A great part of the book is taken up with Belzoni’s description of the continual difficulties he encountered – with Ottoman officialdom (the water-wheel plan was turned down), Egyptian laziness, or the random, shocking violence of the pasha’s troops (one of whom casually, in passing, cut out a large piece of his leg and left him an invalid for several weeks). Such reactions to the ‘natives’ are, of course, unsurprising in accounts from the period; what is perhaps more unusual is Belzoni’s insistence on demanding credit for his own achievements.
He continually drops hints, and sometimes is quite overt in declaring, that the British Establishment, particularly as personified by the British Consul-General in Egypt, Henry Salt, is out to belittle him, on the ground that he is not an ‘English gentleman’ – a sensitivity that his British readers would doubtless have regarded as stereotypically Italian. (And it could have been worse: he claims that a rival French antiquity-hunter, M. Drouetti, had planned to have him assassinated.)
Yet Belzoni’s achievements were considerable. His reputation suffered at the hands of the more systematic archaeologists and excavators who came to Egypt later in the nineteenth century – the uneducated circus strongman battering his way into tombs was a nice contrast to the more scientific approach pioneered by Flinders Petrie.

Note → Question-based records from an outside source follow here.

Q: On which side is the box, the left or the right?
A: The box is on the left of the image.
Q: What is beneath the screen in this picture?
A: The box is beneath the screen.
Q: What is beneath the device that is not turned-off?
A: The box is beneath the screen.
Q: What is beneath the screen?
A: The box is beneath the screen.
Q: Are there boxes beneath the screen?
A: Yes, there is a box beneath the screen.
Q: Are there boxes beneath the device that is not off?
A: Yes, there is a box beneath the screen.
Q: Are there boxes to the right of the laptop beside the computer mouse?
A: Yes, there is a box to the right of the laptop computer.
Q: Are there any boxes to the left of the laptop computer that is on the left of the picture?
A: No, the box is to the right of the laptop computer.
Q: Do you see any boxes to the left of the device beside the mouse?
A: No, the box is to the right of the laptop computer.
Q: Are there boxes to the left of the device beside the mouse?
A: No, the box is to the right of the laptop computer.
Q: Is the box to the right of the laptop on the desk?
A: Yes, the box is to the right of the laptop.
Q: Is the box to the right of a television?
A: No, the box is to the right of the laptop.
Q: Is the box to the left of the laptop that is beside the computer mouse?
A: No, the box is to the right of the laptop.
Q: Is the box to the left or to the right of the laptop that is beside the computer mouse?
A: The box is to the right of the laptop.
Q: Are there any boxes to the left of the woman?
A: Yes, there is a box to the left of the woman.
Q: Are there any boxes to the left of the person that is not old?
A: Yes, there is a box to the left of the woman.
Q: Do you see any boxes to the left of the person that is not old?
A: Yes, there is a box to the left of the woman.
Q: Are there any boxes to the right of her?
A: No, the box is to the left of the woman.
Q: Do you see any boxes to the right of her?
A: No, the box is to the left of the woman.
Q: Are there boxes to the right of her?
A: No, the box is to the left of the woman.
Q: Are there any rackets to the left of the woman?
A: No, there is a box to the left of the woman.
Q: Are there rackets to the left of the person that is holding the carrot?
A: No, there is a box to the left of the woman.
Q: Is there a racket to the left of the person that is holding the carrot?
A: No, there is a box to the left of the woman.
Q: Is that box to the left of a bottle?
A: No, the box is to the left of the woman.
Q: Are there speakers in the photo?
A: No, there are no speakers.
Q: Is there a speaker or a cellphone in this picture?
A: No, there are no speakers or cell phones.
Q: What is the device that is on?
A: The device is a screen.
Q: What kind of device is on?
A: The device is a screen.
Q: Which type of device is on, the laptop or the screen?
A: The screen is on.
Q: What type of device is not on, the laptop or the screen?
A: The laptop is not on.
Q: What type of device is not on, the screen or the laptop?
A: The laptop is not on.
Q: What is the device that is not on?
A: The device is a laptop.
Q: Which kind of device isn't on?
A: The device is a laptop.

But his exploration of many previously unknown or unexplored ancient Egyptian sites (Abu Simbel, Philae, Berenice on the Red Sea coast), his many discoveries (including the tomb of Seti I and the entrance to the pyramid of Khufu), the detailed and perceptive accounts he gives, his genuine talent as an engineer, his ability as a draughtsman, and his eye for publicity – he rented the famous Egyptian Hall in Piccadilly to create a reconstruction of the tomb of Seti – all served to bring the antiquities of Egypt before the public eye at precisely the same time as the credit for the decipherment of hieroglyphics was being disputed between Thomas Young and Jean-François Champollion.
Belzoni himself became famous – to the extent that Dickens could name-check him in chapter 5 of Sketches by Boz, ‘Seven Dials’ (1836): ‘The stranger who finds himself in “The Dials” for the first time, and stands Belzoni-like, at the entrance of seven obscure passages, uncertain which to take, will see enough around him to keep his curiosity and attention awake for no inconsiderable time.’
It was presumably in an effort to keep himself in the public eye as a respected explorer and archaeologist, rather than as a mountebank, that in 1823 Belzoni undertook to find the source of the Niger, and, like Mungo Park before him, died of disease in the attempt, leaving Sarah destitute in Morocco. (In 1862, Richard Burton, visiting the town of Gwato in Benin where he was buried, found old men who remembered the European giant, but no trace of his grave. Burton also repeated a story that he had been robbed and murdered … ).
The posthumous portrait by Jan Adam Kruseman (1804–62) was presumably drawn from the various engravings of Belzoni in Oriental costume which were reproduced for publicity purposes. It currently sits in the Octagon in the Fitzwilliam Museum, flanked by a pair of French neo-classical ceramic statues of Osiris–Antinous, presented to the Museum by none other than Dr J.W.L. Glaisher in 1928, and surrounded by artefacts, including the medal struck to commemorate his opening of the pyramid, a copy of the book of coloured plates published by Murray in 1820 to accompany the Narrative, and many paintings and prints of the Egyptian world created by British artists who were inspired by Belzoni’s writings and achievements to explore for themselves this most astounding of ancient civilisations.